• _Passage to read_

____________

For the school district in Iowa, see Audubon Community School District

The Audubon Public School District is a comprehensive community public school district that serves students in pre-kindergarten through twelfth grade from Audubon, in Camden County, New Jersey, United States.

As of the 2020–21 school year, the district, comprised of three schools, had an enrollment of 1,463 students and 122.2 classroom teachers (on an FTE basis), for a student–teacher ratio of 12.0:1.

The district is classified by the New Jersey Department of Education as being in District Factor Group "DE", the fifth-highest of eight groupings. District Factor Groups organize districts statewide to allow comparison by common socioeconomic characteristics of the local districts. From lowest socioeconomic status to highest, the categories are A, B, CD, DE, FG, GH, I and J.

Students from Audubon Park attend the district's schools as part of a sending/receiving relationship established after Audubon Park closed its lone school in 1979. For grades 9-12, students from Mount Ephraim attend Audubon High School, as part of a sending/receiving relationship with the Mount Ephraim Public Schools.

History
The two elementary schools in Audubon, Haviland Avenue School and Mansion Avenue School, had both served Kindergarten to sixth grade. This continued until the 2009-2010 school year when they were reconfigured so that Haviland is PreK-2 and Mansion is now grades 3-6.

____________

• _Supplied data_
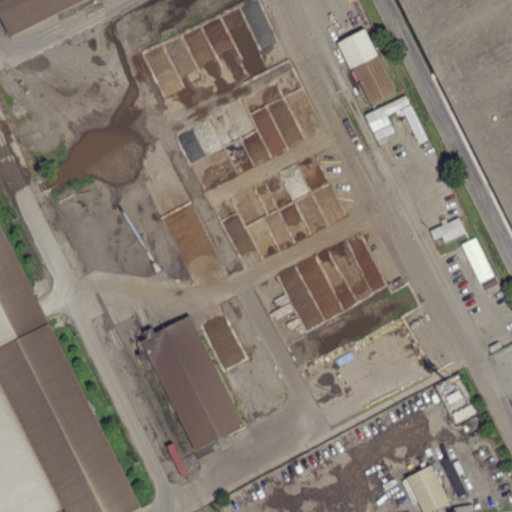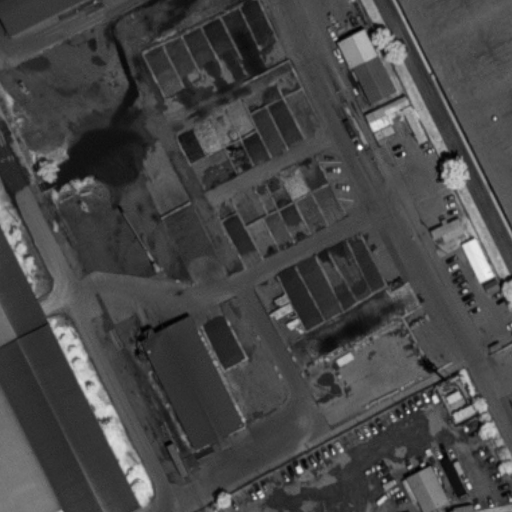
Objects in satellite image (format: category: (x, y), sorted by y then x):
building: (27, 10)
building: (31, 12)
building: (248, 14)
road: (247, 46)
building: (367, 65)
building: (473, 76)
building: (476, 78)
building: (374, 79)
building: (397, 117)
road: (448, 125)
building: (385, 132)
building: (448, 229)
building: (449, 230)
building: (477, 258)
building: (479, 262)
road: (230, 284)
railway: (101, 305)
building: (192, 382)
building: (193, 382)
building: (43, 414)
building: (48, 414)
road: (306, 423)
building: (451, 474)
building: (427, 488)
building: (428, 489)
road: (511, 511)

____________

• _What to work on_
a) Set down the passage of the Audubon school district article above from "The Audubon Public" up to and including "GH, I and J.".
b) Using the Audubon school district article above, mark each statement yes or no and quote the words of the article that decide it.
(i) As of the 2020–21 school year, the district had 1,463 students enrolled.
(ii) Audubon Park closed its lone school in 1989.
(iii) Since the 2009-2010 school year, Mansion Avenue School has served grades 3-6.
c) Write what comes next in the Audubon school district article above, picking up after its last sentence.

• _Responses for each task_
a)
The Audubon Public School District is a comprehensive community public school district that serves students in pre-kindergarten through twelfth grade from Audubon, in Camden County, New Jersey, United States.

As of the 2020–21 school year, the district, comprised of three schools, had an enrollment of 1,463 students and 122.2 classroom teachers (on an FTE basis), for a student–teacher ratio of 12.0:1.

The district is classified by the New Jersey Department of Education as being in District Factor Group "DE", the fifth-highest of eight groupings. District Factor Groups organize districts statewide to allow comparison by common socioeconomic characteristics of the local districts. From lowest socioeconomic status to highest, the categories are A, B, CD, DE, FG, GH, I and J.

b)
(i) Yes: "had an enrollment of 1,463 students"
(ii) No: "after Audubon Park closed its lone school in 1979"
(iii) Yes: "Mansion is now grades 3-6"

c)
Schools
Schools in the district (with 2020–21 enrollment data from the National Center for Education Statistics) are:
Elementary schools
Haviland Avenue School with 254 students in grades PreK-2
Barbra Ledyard, Principal
Mansion Avenue School with 372 students in grades 3-6
Bonnie Smeltzer, Principal
High school
Audubon High School with 818 students in grades 7-12
Jeffrey Lebb, Principal

Administration
Core members of the district's administration are:
Andrew P. Davis, Superintendent of Schools
Deborah J. Roncace, Business Administrator / Board Secretary

Board of education
The district's board of education is comprised of nine members who set policy and oversee the fiscal and educational operation of the district through its administration. As a Type II school district, the board's trustees are elected directly by voters to serve three-year terms of office on a staggered basis, with three seats up for election each year held (since 2012) as part of the November general election. The board appoints a superintendent to oversee the district's day-to-day operations and a business administrator to supervise the business functions of the district.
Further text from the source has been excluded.